As demand has outpaced supply, there has been a major shift of power in the logistics industry, where the balance has tilted to the freight companies. “If you look at the past 20 years, shipping was characterized by overcapacity. It was a procurement game, where companies would go out to tender, look at the different bids, and save money by choosing the cheapest option. Everyone had more capacity than demand back then,” says Schaut. “Now it’s still about controlling costs, but it’s end-to-end costs, it’s a matter of efficiency, not just finding the cheapest suppliers. You want to look at working capital reduction and time to market. When you have better visibility, you can look at alternatives.” 

Furthermore, Schaut recommends that companies need to be more steady and reliable clients for their shipping partners to get the most advantageous terms. He says if a company wants its cargo moving regularly, it needs to supply a steady stream of products to its ships, avoiding fluctuations that make its business less reliable. “You need to change your planning approach, to get better forecasts and better visibility before that cargo is loaded,” says Schaut. “For all this, you need technology.” 

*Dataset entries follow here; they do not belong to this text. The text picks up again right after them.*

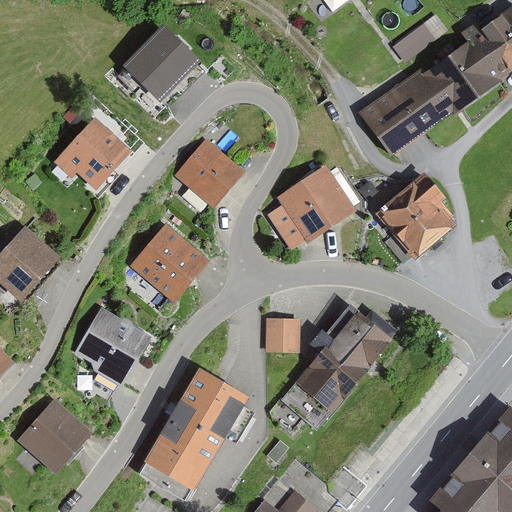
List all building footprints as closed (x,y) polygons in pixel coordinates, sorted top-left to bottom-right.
[(511,10),(472,40),(500,79),(511,69),(511,10)] [(394,47),(405,61),(447,30),(436,16),(394,47)] [(125,64),(158,98),(200,56),(167,23),(125,64)] [(363,112),(394,154),(439,122),(500,79),(472,40),(470,36),(363,112)] [(97,192),(135,150),(96,115),(54,160),(72,177),(76,173),(97,192)] [(246,172),(208,139),(178,174),(216,206),(246,172)] [(324,163),(280,195),(285,202),(270,213),(294,247),(309,237),(311,240),(357,208),(324,163)] [(426,167),(378,210),(384,217),(372,228),(402,261),(414,251),(420,258),(458,224),(443,207),(453,198),(426,167)] [(211,258),(168,223),(135,264),(177,299),(211,258)] [(0,251),(0,280),(20,298),(57,255),(22,226),(0,251)] [(123,383),(152,335),(98,303),(69,352),(123,383)] [(327,355),(368,388),(408,339),(385,320),(367,306),(359,317),(348,308),(316,347),(327,355)] [(304,319),(267,320),(267,349),(304,349),(304,319)] [(0,369),(15,355),(0,339),(0,369)] [(368,388),(327,355),(301,387),(287,405),(328,438),(368,388)] [(189,499),(250,394),(201,366),(141,471),(189,499)] [(57,471),(94,428),(53,391),(15,434),(57,471)] [(511,511),(511,402),(434,497),(446,507),(442,511),(511,511)] [(342,511),(373,479),(348,457),(329,478),(293,445),(253,489),(262,496),(247,511),(342,511)] [(0,511),(8,511),(0,502),(0,511)]
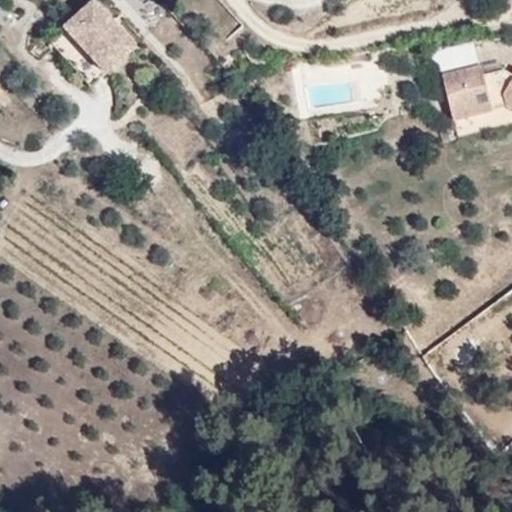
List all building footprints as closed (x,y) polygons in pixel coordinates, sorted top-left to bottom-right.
[(87,0),(60,0),(46,11),(86,61),(117,37),(87,0)] [(86,61),(46,11),(30,24),(69,74),(86,61)] [(440,69),(468,65),(465,49),(437,53),(440,69)] [(480,65),(440,74),(450,119),(505,105),(511,109),(511,77),(501,69),(482,74),(480,65)] [(0,85),(0,107),(10,100),(0,85)]
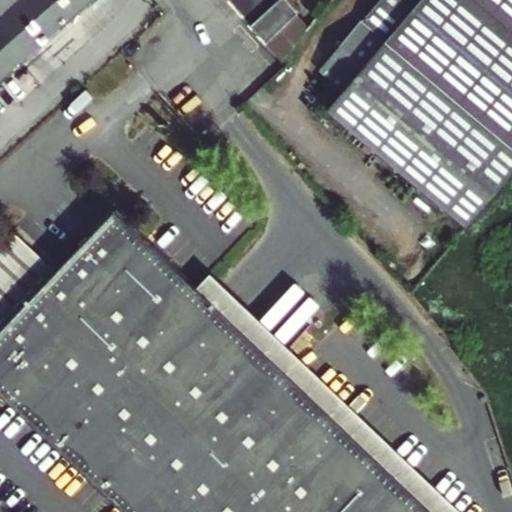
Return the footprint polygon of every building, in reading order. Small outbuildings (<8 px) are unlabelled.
[(0,0),(0,85),(95,0),(0,0)] [(299,14),(287,0),(228,0),(267,43),(268,41),(297,16),(299,14)] [(364,67),(329,110),(339,121),(466,228),(511,173),(511,0),(380,0),(362,23),(360,21),(340,47),(364,67)] [(268,41),(283,59),(308,29),(297,16),(268,41)] [(0,235),(0,380),(145,511),(462,511),(116,199),(46,277),(0,235)]
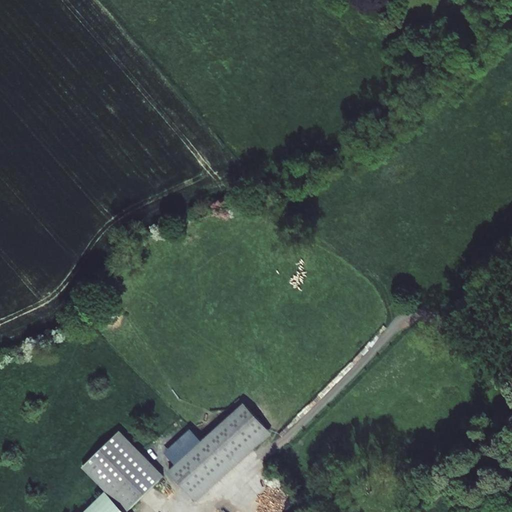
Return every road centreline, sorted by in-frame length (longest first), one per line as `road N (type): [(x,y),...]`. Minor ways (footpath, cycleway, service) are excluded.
road 1 (track): [(511,351),(437,319),(400,320),(206,508)]
road 2 (track): [(415,511),(511,423)]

Emphasizing DB Schenker’s commitment to a digital leadership, Schaut says, “We now have an unprecedented window into processes that make up the complete end-to-end journey for our global logistics customers and can offer reliable intelligence for the arrival of goods.” He goes on to urge companies to make the investment in technology to help them traverse the growing demands of a global supply chain. “We need to balance complexity without putting too much investment in our own teams, because a lot of companies can’t afford that. It’s through technology that we need to make these efficiency gains. In terms of the supply chain and production, there are a lot of advantages in global trade. You just can’t manage things with excel files anymore.”